Items from a dataset
━━━━━━━━━━━━━━━━━━━━
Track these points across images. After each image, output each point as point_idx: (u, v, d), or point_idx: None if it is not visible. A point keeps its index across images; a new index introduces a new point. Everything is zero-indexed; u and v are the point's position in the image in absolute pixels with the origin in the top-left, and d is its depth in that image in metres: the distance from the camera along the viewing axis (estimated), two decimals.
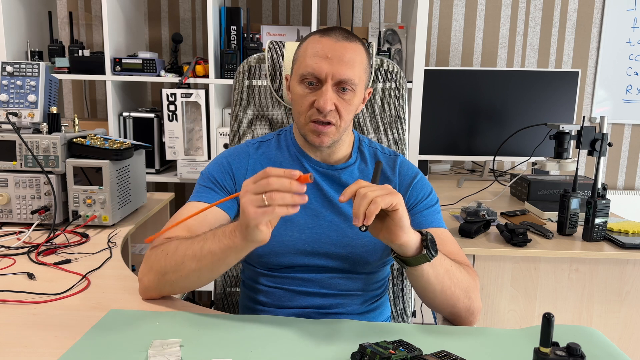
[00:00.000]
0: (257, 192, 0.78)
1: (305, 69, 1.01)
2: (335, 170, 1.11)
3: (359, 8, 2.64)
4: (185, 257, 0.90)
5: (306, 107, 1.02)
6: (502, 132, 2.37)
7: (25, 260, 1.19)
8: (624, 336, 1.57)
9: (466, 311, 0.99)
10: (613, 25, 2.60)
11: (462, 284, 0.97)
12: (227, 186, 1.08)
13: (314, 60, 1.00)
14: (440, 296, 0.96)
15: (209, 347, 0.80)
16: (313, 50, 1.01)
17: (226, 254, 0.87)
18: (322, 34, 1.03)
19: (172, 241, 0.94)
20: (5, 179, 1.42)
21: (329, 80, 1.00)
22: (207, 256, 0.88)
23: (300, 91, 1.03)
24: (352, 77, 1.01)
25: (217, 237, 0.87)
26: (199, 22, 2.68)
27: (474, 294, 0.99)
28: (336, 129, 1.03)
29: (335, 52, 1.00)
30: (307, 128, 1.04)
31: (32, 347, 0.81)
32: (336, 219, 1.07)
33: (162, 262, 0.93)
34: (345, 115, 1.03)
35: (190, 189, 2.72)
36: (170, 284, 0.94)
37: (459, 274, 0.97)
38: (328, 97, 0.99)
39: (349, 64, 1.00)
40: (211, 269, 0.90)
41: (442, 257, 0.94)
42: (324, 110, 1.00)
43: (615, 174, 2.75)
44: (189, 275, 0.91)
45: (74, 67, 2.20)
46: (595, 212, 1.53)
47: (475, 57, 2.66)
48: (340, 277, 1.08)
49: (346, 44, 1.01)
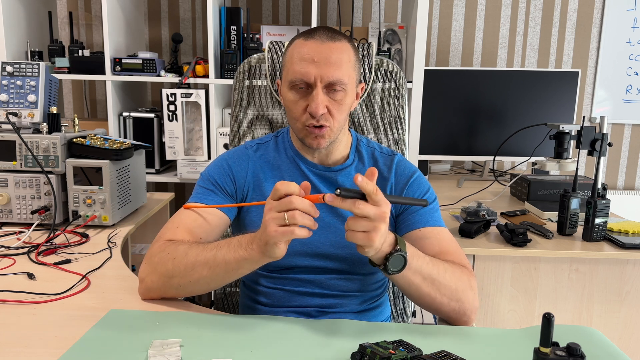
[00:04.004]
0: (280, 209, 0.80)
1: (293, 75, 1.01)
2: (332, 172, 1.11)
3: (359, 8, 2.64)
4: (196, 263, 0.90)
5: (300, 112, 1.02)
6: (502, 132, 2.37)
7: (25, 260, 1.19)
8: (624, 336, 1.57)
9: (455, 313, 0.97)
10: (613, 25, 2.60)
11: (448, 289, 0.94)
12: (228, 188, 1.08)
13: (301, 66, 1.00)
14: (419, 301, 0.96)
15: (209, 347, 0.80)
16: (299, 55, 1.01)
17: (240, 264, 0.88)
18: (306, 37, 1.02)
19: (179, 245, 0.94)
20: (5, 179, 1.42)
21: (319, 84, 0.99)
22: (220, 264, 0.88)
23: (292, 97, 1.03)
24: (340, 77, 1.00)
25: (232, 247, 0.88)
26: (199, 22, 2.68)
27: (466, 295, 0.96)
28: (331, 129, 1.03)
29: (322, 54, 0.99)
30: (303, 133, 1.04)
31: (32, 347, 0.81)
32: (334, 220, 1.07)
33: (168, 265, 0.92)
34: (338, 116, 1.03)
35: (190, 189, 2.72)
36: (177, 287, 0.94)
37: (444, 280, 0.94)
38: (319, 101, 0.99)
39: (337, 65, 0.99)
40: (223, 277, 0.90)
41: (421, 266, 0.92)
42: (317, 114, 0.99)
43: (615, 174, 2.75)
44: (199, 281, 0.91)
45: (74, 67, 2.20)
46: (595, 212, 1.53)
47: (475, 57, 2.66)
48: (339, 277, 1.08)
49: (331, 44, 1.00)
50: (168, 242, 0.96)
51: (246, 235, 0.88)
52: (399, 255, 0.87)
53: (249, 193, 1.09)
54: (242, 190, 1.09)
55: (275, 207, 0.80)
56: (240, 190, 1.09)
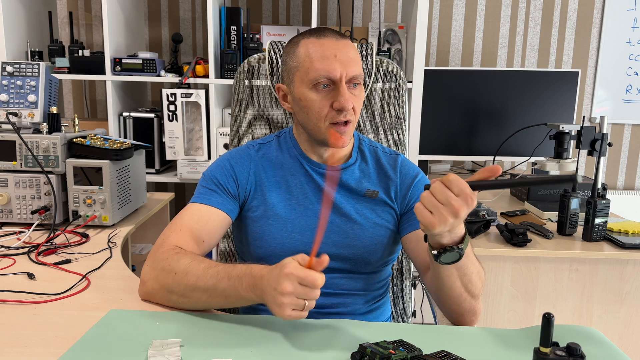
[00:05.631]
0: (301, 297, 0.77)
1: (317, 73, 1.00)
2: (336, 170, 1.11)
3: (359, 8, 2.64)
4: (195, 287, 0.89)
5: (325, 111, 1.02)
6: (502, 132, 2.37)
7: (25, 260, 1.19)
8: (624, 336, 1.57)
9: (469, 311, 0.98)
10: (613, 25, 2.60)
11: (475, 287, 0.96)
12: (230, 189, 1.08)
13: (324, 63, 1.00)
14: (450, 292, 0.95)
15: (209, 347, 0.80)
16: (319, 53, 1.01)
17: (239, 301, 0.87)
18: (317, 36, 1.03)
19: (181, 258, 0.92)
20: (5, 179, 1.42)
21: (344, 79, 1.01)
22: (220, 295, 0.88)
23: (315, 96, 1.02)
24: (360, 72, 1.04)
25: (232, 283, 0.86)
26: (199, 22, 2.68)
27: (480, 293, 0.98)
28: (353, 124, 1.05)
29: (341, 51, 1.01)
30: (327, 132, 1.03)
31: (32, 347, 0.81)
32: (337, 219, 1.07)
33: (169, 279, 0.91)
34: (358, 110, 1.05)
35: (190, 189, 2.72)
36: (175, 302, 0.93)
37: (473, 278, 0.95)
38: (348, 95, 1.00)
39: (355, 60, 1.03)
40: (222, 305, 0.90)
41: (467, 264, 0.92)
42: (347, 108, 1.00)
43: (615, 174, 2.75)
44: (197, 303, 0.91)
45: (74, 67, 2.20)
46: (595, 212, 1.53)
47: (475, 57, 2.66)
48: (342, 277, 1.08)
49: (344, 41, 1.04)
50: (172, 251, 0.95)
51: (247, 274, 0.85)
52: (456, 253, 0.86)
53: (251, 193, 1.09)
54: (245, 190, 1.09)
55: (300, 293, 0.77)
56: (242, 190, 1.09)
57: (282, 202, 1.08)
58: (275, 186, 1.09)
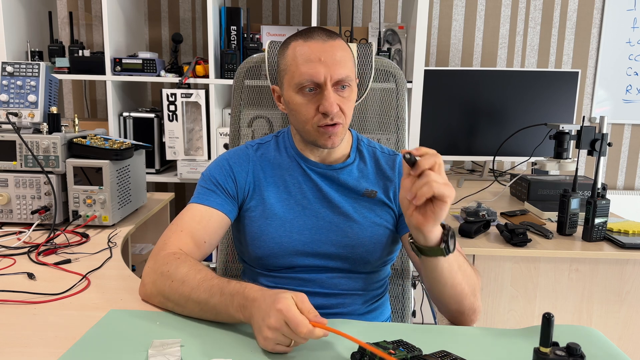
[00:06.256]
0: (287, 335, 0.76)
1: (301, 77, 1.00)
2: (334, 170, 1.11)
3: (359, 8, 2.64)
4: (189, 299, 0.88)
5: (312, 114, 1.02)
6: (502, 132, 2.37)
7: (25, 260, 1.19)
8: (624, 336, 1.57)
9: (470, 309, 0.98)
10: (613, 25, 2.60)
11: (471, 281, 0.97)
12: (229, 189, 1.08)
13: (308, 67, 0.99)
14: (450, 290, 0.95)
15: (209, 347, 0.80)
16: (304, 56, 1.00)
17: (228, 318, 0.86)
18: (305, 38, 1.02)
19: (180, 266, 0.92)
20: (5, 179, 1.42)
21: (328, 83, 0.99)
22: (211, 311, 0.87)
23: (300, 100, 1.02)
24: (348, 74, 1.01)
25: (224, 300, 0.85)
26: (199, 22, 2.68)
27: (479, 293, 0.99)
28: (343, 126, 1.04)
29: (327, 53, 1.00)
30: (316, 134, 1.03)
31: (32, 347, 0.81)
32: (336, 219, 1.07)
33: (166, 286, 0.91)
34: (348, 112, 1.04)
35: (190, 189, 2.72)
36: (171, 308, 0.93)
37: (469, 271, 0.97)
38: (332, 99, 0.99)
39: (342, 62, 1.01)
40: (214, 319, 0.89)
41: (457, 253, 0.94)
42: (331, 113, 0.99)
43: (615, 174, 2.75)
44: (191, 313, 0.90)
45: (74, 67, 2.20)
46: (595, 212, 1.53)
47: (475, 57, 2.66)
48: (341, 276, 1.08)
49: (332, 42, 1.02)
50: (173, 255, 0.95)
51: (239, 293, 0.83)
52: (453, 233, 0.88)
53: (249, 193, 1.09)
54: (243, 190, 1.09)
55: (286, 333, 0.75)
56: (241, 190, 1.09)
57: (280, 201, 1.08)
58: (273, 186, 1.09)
━━━━━━━━━━━━━━━━━━━━
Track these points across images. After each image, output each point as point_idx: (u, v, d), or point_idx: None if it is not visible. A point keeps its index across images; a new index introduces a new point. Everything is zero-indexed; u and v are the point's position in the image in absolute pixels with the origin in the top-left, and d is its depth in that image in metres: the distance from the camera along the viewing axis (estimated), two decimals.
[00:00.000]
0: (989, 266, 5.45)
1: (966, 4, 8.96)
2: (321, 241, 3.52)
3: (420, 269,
━━━━━━━━━━━━━━━━━━━━
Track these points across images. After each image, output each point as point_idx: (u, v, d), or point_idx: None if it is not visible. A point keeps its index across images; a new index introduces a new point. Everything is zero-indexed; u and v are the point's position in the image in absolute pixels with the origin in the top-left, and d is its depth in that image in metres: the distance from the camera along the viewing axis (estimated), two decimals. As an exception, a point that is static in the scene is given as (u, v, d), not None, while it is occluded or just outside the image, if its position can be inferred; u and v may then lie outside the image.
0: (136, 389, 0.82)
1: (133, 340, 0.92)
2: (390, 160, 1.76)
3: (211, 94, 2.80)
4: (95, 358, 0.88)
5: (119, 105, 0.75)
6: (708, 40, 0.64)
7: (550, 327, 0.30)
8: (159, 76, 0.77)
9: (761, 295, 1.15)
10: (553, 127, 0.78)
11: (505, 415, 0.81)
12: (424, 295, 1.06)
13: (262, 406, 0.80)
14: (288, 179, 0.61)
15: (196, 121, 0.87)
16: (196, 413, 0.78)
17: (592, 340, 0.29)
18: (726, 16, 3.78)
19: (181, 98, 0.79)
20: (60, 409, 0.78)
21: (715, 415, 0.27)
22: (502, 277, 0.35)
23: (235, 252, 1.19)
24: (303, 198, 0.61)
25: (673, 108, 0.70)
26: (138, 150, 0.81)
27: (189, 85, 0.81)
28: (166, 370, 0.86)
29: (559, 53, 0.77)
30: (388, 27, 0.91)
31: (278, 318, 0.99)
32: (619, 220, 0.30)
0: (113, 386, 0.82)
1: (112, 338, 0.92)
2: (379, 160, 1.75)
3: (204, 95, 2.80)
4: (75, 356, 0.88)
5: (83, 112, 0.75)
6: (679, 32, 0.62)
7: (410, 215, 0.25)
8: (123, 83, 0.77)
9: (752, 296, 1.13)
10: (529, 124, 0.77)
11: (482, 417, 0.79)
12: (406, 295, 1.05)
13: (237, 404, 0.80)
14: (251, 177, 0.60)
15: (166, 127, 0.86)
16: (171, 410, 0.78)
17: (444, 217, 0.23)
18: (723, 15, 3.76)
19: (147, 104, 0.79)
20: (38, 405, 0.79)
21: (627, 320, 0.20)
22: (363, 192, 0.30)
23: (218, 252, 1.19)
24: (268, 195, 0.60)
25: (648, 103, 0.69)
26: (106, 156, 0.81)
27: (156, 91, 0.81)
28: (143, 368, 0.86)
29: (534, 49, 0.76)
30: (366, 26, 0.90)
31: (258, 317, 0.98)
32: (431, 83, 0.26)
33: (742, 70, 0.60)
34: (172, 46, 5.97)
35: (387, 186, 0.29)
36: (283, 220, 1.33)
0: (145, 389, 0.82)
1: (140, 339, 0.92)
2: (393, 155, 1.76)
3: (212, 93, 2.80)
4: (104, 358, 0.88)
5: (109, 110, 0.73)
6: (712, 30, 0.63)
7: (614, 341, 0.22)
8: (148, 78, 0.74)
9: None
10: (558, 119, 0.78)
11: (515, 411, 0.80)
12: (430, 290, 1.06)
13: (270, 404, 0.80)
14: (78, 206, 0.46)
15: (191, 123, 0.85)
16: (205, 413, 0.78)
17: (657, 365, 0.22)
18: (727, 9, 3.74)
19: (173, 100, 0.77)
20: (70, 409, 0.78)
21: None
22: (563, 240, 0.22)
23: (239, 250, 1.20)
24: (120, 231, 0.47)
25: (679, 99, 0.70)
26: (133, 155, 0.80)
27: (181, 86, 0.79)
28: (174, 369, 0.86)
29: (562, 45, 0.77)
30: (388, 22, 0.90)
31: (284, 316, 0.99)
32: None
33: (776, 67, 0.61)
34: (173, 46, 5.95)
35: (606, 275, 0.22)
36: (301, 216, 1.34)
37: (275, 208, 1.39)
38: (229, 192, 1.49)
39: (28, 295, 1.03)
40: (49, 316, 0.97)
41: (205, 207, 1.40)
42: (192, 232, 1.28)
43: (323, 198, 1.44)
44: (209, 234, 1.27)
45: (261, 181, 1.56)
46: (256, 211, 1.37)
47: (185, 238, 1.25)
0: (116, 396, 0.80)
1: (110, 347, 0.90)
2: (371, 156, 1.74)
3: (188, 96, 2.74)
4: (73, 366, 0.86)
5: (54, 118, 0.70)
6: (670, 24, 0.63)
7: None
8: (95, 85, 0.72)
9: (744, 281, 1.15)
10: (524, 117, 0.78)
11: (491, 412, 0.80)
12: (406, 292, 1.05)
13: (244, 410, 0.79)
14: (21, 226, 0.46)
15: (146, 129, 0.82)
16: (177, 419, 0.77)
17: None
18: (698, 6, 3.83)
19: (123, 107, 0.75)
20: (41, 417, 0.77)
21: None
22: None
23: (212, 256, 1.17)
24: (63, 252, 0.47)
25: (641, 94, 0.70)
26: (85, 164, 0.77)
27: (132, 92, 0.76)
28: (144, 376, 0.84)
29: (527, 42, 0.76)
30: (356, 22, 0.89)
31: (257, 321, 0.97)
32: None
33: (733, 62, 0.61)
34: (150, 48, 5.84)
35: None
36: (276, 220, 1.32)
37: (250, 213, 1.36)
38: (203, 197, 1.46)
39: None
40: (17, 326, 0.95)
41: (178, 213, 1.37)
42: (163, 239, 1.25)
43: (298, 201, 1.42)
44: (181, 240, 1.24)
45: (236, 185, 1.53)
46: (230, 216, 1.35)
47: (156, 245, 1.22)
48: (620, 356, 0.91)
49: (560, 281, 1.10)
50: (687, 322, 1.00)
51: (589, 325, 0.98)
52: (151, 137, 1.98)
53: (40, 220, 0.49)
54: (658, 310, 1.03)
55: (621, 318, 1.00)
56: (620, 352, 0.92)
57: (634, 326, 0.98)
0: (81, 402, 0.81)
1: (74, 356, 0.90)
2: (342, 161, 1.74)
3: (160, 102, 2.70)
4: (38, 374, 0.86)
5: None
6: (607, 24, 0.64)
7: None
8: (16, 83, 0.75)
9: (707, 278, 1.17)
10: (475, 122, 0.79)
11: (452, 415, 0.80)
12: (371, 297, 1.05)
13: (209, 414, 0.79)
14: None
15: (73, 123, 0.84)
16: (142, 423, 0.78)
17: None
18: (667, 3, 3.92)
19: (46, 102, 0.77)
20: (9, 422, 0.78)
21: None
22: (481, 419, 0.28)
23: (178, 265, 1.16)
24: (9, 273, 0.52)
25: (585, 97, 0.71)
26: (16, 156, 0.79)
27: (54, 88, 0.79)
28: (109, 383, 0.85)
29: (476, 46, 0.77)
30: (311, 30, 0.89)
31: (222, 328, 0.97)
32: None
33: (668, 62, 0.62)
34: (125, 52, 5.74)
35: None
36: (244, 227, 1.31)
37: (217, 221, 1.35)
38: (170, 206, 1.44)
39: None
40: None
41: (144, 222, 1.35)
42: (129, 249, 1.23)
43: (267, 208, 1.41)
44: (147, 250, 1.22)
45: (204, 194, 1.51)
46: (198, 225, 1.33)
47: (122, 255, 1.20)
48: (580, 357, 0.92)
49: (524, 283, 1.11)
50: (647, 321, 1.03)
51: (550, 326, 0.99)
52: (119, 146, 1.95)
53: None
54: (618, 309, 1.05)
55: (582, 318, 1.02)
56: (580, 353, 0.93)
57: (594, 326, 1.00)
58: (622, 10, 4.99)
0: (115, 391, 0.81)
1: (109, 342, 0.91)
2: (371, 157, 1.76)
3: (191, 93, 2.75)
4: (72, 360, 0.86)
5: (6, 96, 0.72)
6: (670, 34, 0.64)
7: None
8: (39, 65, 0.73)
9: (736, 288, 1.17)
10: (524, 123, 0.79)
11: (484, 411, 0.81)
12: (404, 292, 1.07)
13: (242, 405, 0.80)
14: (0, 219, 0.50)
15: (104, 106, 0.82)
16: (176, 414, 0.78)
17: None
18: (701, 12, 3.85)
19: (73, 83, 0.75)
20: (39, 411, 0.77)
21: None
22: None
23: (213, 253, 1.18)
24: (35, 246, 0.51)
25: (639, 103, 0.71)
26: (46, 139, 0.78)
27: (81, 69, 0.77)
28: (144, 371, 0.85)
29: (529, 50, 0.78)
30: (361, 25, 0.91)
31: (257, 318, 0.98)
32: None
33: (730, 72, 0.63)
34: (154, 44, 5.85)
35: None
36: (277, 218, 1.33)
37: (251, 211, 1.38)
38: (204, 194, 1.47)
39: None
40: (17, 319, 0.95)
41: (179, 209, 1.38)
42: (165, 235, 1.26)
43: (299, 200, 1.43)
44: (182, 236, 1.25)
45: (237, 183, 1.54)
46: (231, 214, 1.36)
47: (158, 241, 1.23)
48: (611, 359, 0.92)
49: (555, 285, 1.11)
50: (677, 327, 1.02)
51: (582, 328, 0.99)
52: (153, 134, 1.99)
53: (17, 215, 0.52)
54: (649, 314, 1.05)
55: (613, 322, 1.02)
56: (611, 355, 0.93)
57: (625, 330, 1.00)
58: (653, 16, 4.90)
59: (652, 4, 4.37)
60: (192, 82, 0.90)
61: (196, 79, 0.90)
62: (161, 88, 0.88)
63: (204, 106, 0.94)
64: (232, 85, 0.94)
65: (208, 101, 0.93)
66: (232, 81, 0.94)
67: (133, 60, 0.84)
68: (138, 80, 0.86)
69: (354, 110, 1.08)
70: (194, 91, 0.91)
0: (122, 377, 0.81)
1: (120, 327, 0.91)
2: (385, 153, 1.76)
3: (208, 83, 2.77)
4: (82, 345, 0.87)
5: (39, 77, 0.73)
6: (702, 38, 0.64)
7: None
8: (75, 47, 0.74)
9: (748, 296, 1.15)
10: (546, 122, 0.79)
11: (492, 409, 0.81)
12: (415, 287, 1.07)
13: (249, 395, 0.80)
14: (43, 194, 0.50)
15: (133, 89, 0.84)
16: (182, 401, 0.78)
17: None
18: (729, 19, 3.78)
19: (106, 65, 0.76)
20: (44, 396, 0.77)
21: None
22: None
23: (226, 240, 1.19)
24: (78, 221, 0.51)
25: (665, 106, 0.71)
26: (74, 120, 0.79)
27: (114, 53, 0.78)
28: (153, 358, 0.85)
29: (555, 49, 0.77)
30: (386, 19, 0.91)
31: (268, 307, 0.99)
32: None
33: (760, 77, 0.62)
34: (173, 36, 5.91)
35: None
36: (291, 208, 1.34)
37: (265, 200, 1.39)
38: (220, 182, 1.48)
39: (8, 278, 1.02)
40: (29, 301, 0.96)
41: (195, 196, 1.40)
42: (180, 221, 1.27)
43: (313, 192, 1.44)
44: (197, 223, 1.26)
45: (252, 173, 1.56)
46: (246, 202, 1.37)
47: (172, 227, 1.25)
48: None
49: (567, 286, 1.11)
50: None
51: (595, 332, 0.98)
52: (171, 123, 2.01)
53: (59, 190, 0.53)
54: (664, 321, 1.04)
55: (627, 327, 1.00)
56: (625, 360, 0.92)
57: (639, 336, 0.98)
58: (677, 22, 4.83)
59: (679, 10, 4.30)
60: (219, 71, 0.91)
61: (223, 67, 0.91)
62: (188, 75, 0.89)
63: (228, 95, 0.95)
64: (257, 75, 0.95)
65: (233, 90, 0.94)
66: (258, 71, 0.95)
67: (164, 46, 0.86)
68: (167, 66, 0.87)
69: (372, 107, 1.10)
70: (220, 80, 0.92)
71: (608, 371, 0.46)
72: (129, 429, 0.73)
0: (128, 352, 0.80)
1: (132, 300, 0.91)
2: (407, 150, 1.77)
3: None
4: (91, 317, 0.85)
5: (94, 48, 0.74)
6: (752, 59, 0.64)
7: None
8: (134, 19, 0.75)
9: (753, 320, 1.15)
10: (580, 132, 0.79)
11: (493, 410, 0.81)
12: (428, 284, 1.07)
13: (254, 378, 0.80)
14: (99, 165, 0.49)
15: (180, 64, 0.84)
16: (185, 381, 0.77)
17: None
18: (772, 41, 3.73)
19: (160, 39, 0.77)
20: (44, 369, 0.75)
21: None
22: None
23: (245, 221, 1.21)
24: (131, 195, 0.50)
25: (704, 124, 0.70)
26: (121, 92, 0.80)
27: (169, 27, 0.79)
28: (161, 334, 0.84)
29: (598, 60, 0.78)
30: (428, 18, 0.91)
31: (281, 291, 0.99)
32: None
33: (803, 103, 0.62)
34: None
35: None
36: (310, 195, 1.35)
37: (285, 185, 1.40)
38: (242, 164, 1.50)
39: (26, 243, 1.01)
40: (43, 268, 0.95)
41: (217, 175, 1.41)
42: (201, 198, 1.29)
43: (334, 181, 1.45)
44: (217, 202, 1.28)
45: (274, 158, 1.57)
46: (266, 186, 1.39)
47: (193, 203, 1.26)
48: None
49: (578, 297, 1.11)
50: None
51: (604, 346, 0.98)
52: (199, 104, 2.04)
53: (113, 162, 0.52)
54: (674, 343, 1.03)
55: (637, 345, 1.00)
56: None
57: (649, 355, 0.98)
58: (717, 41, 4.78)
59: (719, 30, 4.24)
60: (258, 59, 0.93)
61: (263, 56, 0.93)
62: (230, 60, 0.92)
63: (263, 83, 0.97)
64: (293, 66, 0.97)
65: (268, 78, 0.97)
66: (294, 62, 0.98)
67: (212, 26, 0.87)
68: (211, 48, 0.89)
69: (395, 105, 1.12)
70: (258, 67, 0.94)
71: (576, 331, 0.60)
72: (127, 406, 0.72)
━━━━━━━━━━━━━━━━━━━━
Problem
With pictures omitted, repeat the entries above word for word from the line holding "54: (242, 190, 1.09)" down to the line holding "58: (275, 186, 1.09)", keeping both of those lines.

Response to the task
54: (242, 190, 1.09)
55: (275, 207, 0.80)
56: (240, 190, 1.09)
[00:05.631]
0: (301, 297, 0.77)
1: (317, 73, 1.00)
2: (336, 170, 1.11)
3: (359, 8, 2.64)
4: (195, 287, 0.89)
5: (325, 111, 1.02)
6: (502, 132, 2.37)
7: (25, 260, 1.19)
8: (624, 336, 1.57)
9: (469, 311, 0.98)
10: (613, 25, 2.60)
11: (475, 287, 0.96)
12: (230, 189, 1.08)
13: (324, 63, 1.00)
14: (450, 292, 0.95)
15: (209, 347, 0.80)
16: (319, 53, 1.01)
17: (239, 301, 0.87)
18: (317, 36, 1.03)
19: (181, 258, 0.92)
20: (5, 179, 1.42)
21: (344, 79, 1.01)
22: (220, 295, 0.88)
23: (315, 96, 1.02)
24: (360, 72, 1.04)
25: (232, 283, 0.86)
26: (199, 22, 2.68)
27: (480, 293, 0.98)
28: (353, 124, 1.05)
29: (341, 51, 1.01)
30: (327, 132, 1.03)
31: (32, 347, 0.81)
32: (337, 219, 1.07)
33: (169, 279, 0.91)
34: (358, 110, 1.05)
35: (190, 189, 2.72)
36: (175, 302, 0.93)
37: (473, 278, 0.95)
38: (348, 95, 1.00)
39: (355, 60, 1.03)
40: (222, 305, 0.90)
41: (467, 264, 0.92)
42: (347, 108, 1.00)
43: (615, 174, 2.75)
44: (197, 303, 0.91)
45: (74, 67, 2.20)
46: (595, 212, 1.53)
47: (475, 57, 2.66)
48: (342, 277, 1.08)
49: (344, 41, 1.04)
50: (172, 251, 0.95)
51: (247, 274, 0.85)
52: (456, 253, 0.86)
53: (251, 193, 1.09)
54: (245, 190, 1.09)
55: (300, 293, 0.77)
56: (242, 190, 1.09)
57: (282, 202, 1.08)
58: (275, 186, 1.09)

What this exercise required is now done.